McMahon J E
Tropenmed Parasitol. 1981 Dec;32(4):250-2.
Field trials in which spaced doses of DEC were given once weekly, monthly or bi-monthly (or combinations of these intervals) cleared microfilariae (mf) of Wuchereria bancrofti from the blood in 78% if persons examined at six months. This reduction of microfilaraemia was maintained at a four years follow up examination. All regimens were well tolerated. In areas where mf rates were less than 12% a total dose of 36-48 mg/kg of DEC was effective. Higher doses (72 mg/kg) are required where mf rates are greater than 20%. The results of administering an oral dose of levamisole (3 mg/kg) prior to daily doses of DEC (6 mg/kg/day/7) were no better at the 2 month examination compared to the results following a similar regimen of DEC without prior administration of levamisole. Retreatment with DEC (6 mg/kg/day/7) of persons having microfilaraemia four years after initial treatment with this drug resulted in mf clearance in 94% of subjects.
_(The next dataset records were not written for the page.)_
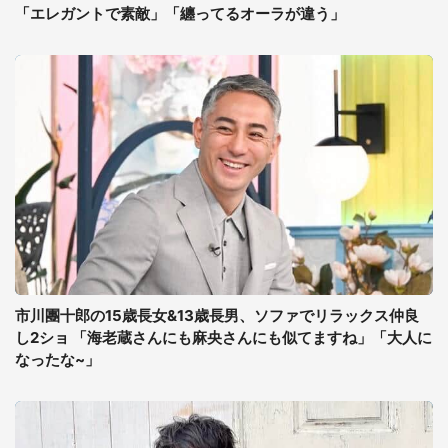
「エレガントで素敵」「纏ってるオーラが違う」
市川團十郎の15歳長女&13歳長男、ソファでリラックス仲良
し2ショ 「海老蔵さんにも麻央さんにも似てますね」「大人に
なったな~」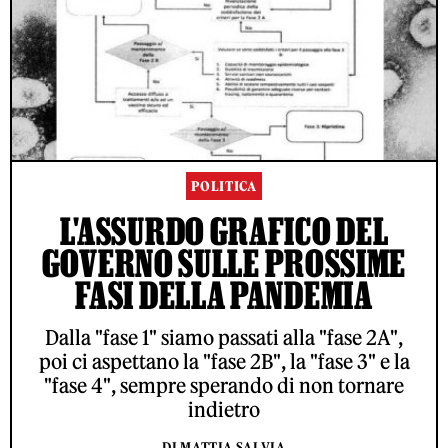
POLITICA
L'ASSURDO GRAFICO DEL
GOVERNO SULLE PROSSIME
FASI DELLA PANDEMIA
Dalla "fase 1" siamo passati alla "fase 2A",
poi ci aspettano la "fase 2B", la "fase 3" e la
"fase 4", sempre sperando di non tornare
indietro
DI MATTIA SALVIA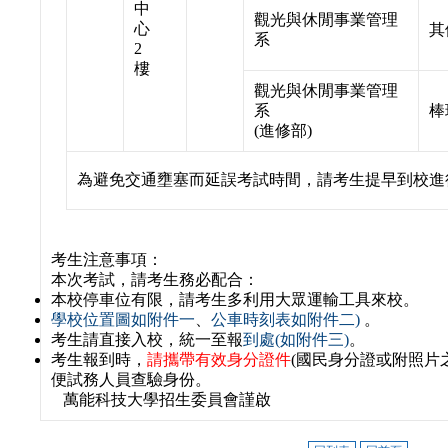
中
觀光與休閒事業管理
心
其
系
2
樓
觀光與休閒事業管理
系
棒
(進修部)
為避免交通壅塞而延誤考試時間，請考生提早到校進
考生注意事項：
本次考試，請考生務必配合：
本校停車位有限，請考生多利用大眾運輸工具來校。
學校位置圖如附件一
、
公車時刻表如附件二)
。
考生請直接入校，統一至報
到處(如附件三)
。
考生報到時，
請攜帶有效身分證件
(國民身分證或附照片
便試務人員查驗身份。
萬能科技大學招生委員會謹啟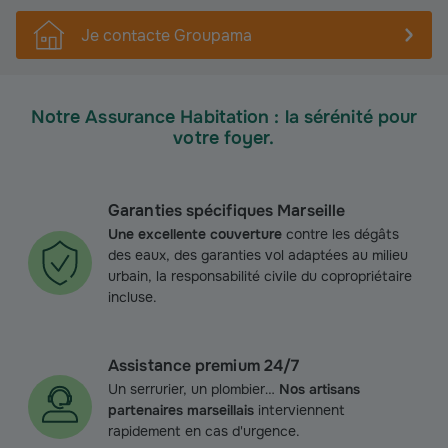
Je contacte Groupama
Notre Assurance Habitation : la sérénité pour
votre foyer.
Garanties spécifiques Marseille
Une excellente couverture
contre les dégâts
des eaux, des garanties vol adaptées au milieu
urbain, la responsabilité civile du copropriétaire
incluse.
Assistance premium 24/7
Un serrurier, un plombier…
Nos artisans
partenaires marseillais
interviennent
rapidement en cas d'urgence.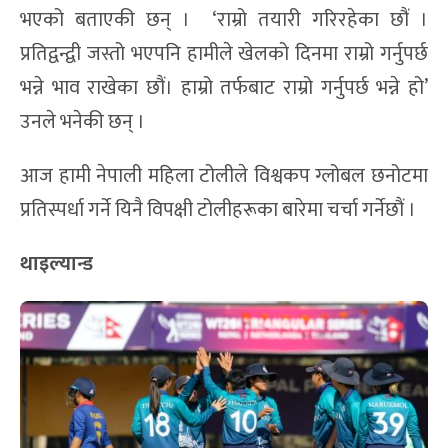
भएको बताएकी छन् । ‘राम्रो तयारी गरिरहेका छौं ।
प्रतिद्वन्द्वी जस्तो भएपनि हामीले खेलको दिनमा राम्रो गर्नुपर्छ
भन्ने भाव राखेका छौं। हाम्रो तर्फबाट राम्रो गर्नुपर्छ भन्ने हो’
उनले भनेकी छन् ।
आज हामी नेपाली महिला टोलीले विश्वकप ग्लोबल छनोटमा
प्रतिस्पर्धा गर्ने यिनै विपक्षी टोलीहरूका बारेमा चर्चा गर्नेछौं ।
थाइल्यान्ड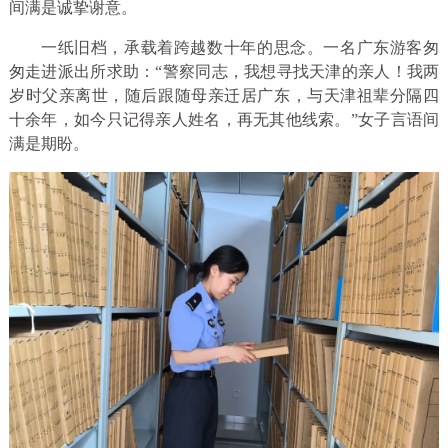
间满是诚挚谢意。
一纸旧档，承载着跨越数十年的思念。一名广东游客匆
匆走进派出所求助：“警察同志，我想寻找天津的亲人！我两
岁时父亲离世，随后跟随母亲迁居广东，与天津祖辈分隔四
十余年，如今只记得亲人姓名，再无其他线索。”女子言语间
满是期盼。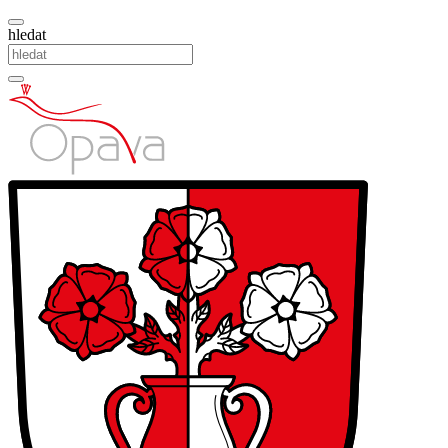
hledat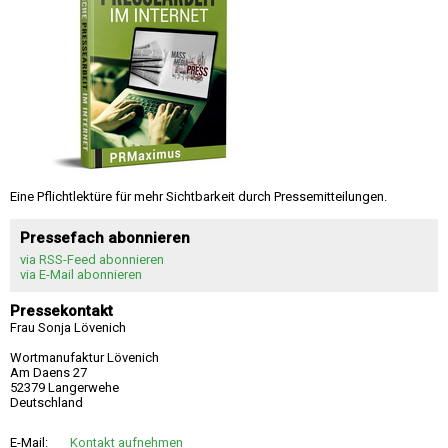
Eine Pflichtlektüre für mehr Sichtbarkeit durch Pressemitteilungen.
Pressefach abonnieren
via RSS-Feed abonnieren
via E-Mail abonnieren
Pressekontakt
Frau Sonja Lövenich
Wortmanufaktur Lövenich
Am Daens 27
52379 Langerwehe
Deutschland
E-Mail:
Kontakt aufnehmen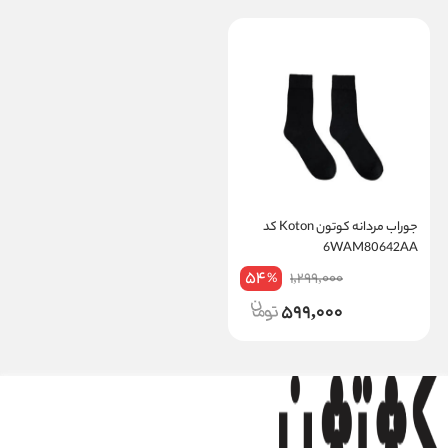
جوراب مردانه کوتون Koton کد
6WAM80642AA
54
1,299,000
%
599,000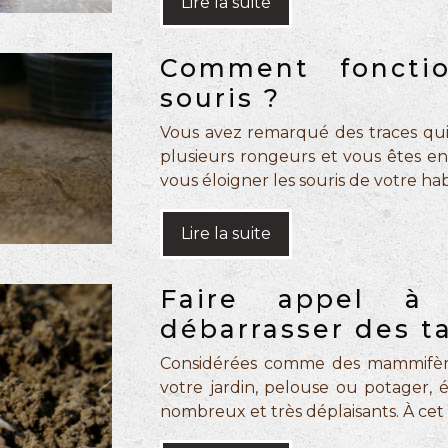
Lire la suite
Comment fonctio
souris ?
Vous avez remarqué des traces qui 
plusieurs rongeurs et vous êtes en
vous éloigner les souris de votre ha
Lire la suite
Faire appel à 
débarrasser des t
Considérées comme des mammifères
votre jardin, pelouse ou potager, 
nombreux et très déplaisants. À cet é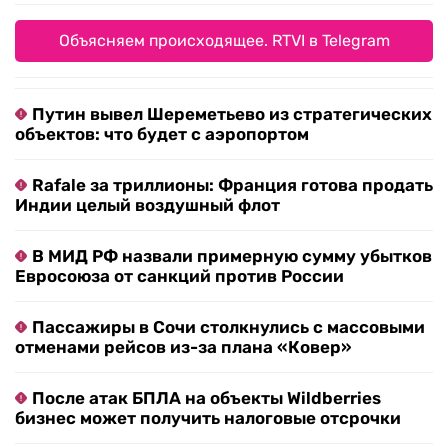
Объясняем происходящее. RTVI в Telegram
Путин вывел Шереметьево из стратегических
объектов: что будет с аэропортом
Rafale за триллионы: Франция готова продать
Индии целый воздушный флот
В МИД РФ назвали примерную сумму убытков
Евросоюза от санкций против России
Пассажиры в Сочи столкнулись с массовыми
отменами рейсов из-за плана «Ковер»
После атак БПЛА на объекты Wildberries
бизнес может получить налоговые отсрочки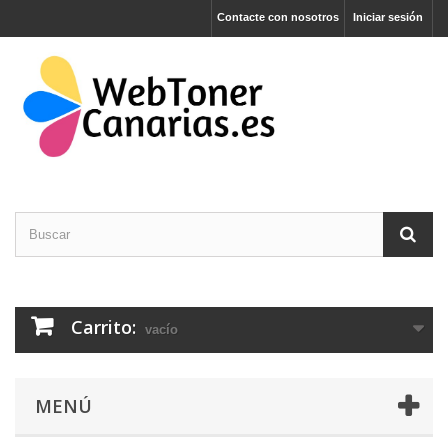
Contacte con nosotros
Iniciar sesión
Carrito:
vacío
MENÚ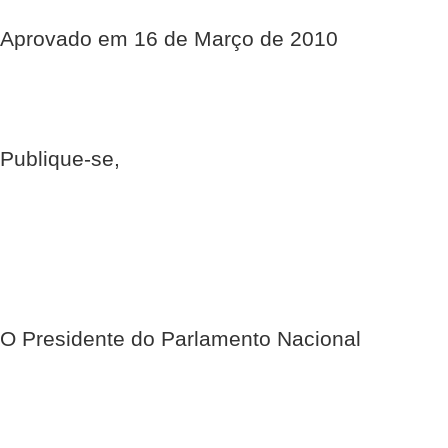
Aprovado em 16 de Março de 2010
Publique-se,
O Presidente do Parlamento Nacional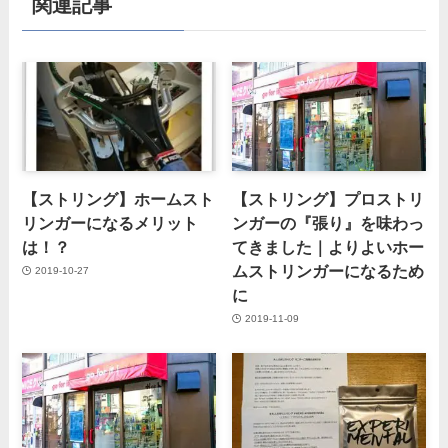
関連記事
【ストリング】ホームスト
【ストリング】プロストリ
リンガーになるメリット
ンガーの『張り』を味わっ
は！？
てきました｜よりよいホー
ムストリンガーになるため
2019-10-27
に
2019-11-09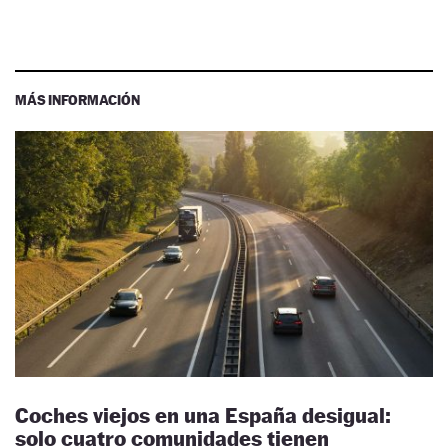
MÁS INFORMACIÓN
Coches viejos en una España desigual:
solo cuatro comunidades tienen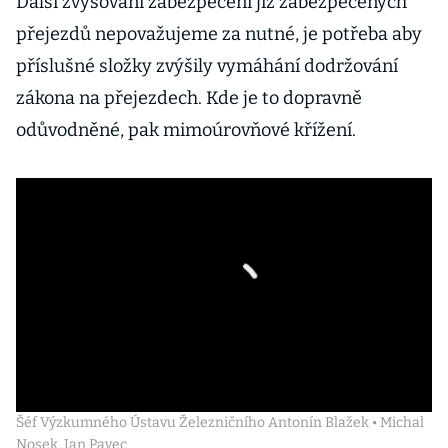
Další zvyšování zabezpečení již zabezpečených
přejezdů nepovažujeme za nutné, je potřeba aby
příslušné složky zvýšily vymáhání dodržování
zákona na přejezdech. Kde je to dopravně
odůvodněné, pak mimoúrovňové křížení.
Šéf Výzkumného Ústavu Železničního Antonín Blažek • Michal
Nosek, Jan Pavec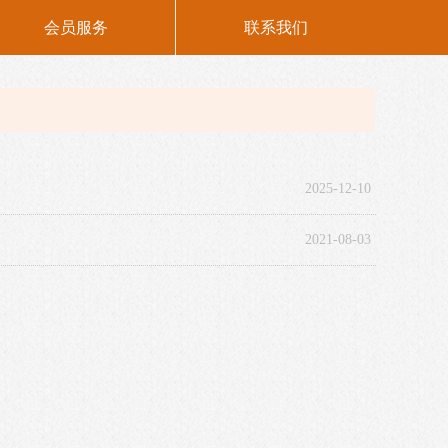
会员服务
联系我们
2025-12-10
2021-08-03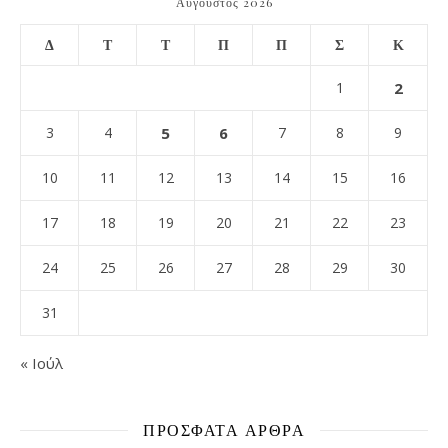
Αύγουστος 2026
Δ
Τ
Τ
Π
Π
Σ
Κ
1
2
3
4
5
6
7
8
9
10
11
12
13
14
15
16
17
18
19
20
21
22
23
24
25
26
27
28
29
30
31
« Ιούλ
ΠΡΌΣΦΑΤΑ ΆΡΘΡΑ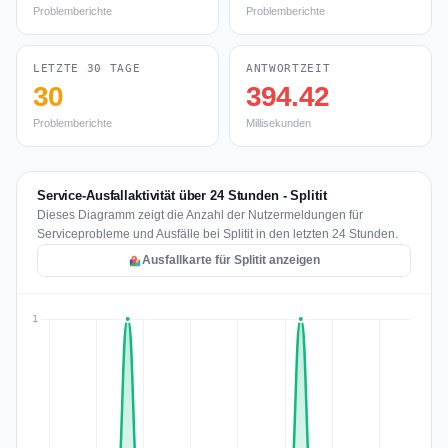
Problemberichte
Problemberichte
LETZTE 30 TAGE
ANTWORTZEIT
30
394.42
Problemberichte
Millisekunden
Service-Ausfallaktivität über 24 Stunden - Splitit
Dieses Diagramm zeigt die Anzahl der Nutzermeldungen für
Serviceprobleme und Ausfälle bei Splitit in den letzten 24 Stunden.
Ausfallkarte für Splitit anzeigen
现场试验中,按每周、每月或每两个月(或这些间隔的组合)间隔给予乙胺嗪(DEC),六个月时接受检查的人群中,78%的人血液中的班氏吴策线虫微丝蚴(mf)被清除。这种微丝蚴血症的降低在四年的随访检查中得以维持。所有治疗方案耐受性良好。在微丝蚴率低于12%的地区,36 - 48毫克/千克的乙胺嗪总剂量有效。微丝蚴率高于20%的地区则需要更高剂量(72毫克/千克)。与未预先服用左旋咪唑而采用类似乙胺嗪治疗方案的结果相比,在每日服用乙胺嗪(6毫克/千克/天/7天)之前先口服一剂左旋咪唑(3毫克/千克),在两个月检查时效果并无更好。初次使用该药物治疗四年后仍有微丝蚴血症的人,再次用乙胺嗪(6毫克/千克/天/7天)治疗,94%的受试者微丝蚴被清除。